Readjust priorities to repair education

The recent News editorial, “Fixing education,” noted that China has begun to back away from a system many feel is too intense for the students. But it didn’t explain why. China is concerned about losing its competitive edge in the world’s economy. Chinese officials have repeatedly told their schools to reduce testing, homework and other academic burdens on young students because they have realized that spectacular international test scores do not lead to invention, creativity or imagination. Impetus to seek these attributes comes from realizing that their skilled employees and managers must be able to think and invent their own products if they want to rise beyond their current economic plateau.

In contrast, U.S. businesses excel at developing innovative products. Our democratic traditions and current management guidance often encourage employees to challenge the status quo, to work around rigid authority or inflexible rules. We undertake joint efforts often without orders from above to get things done in nontraditional ways. Historically, we have patented more inventions than any other country in the world.

Isn’t it logical that we would celebrate and reward our children’s original thinking, imaginative problem-solving and divergent routes to success?
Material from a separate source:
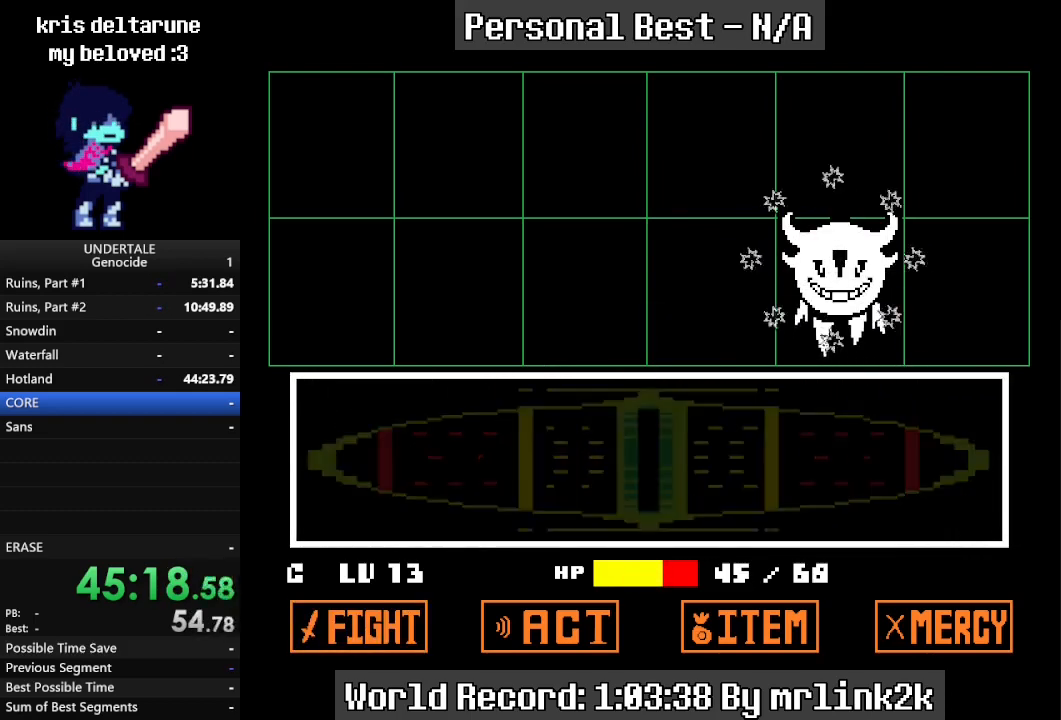
{"keys": [], "events": []}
Apparently not, inasmuch as our federal and state policymakers make up cumbersome rules and award massive grants in a crusade to race us to the top of international assessment programs. Truth is, U.S. students achieve differently, often in ways found more in extracurricular activities and clubs than in classrooms where mandated curriculum and written tests must be aligned.

If today’s students are to become tomorrow’s global business leaders, we should build educationally on what we already do well economically. We need to readjust our priorities and embrace the lessons China is trying so hard to learn.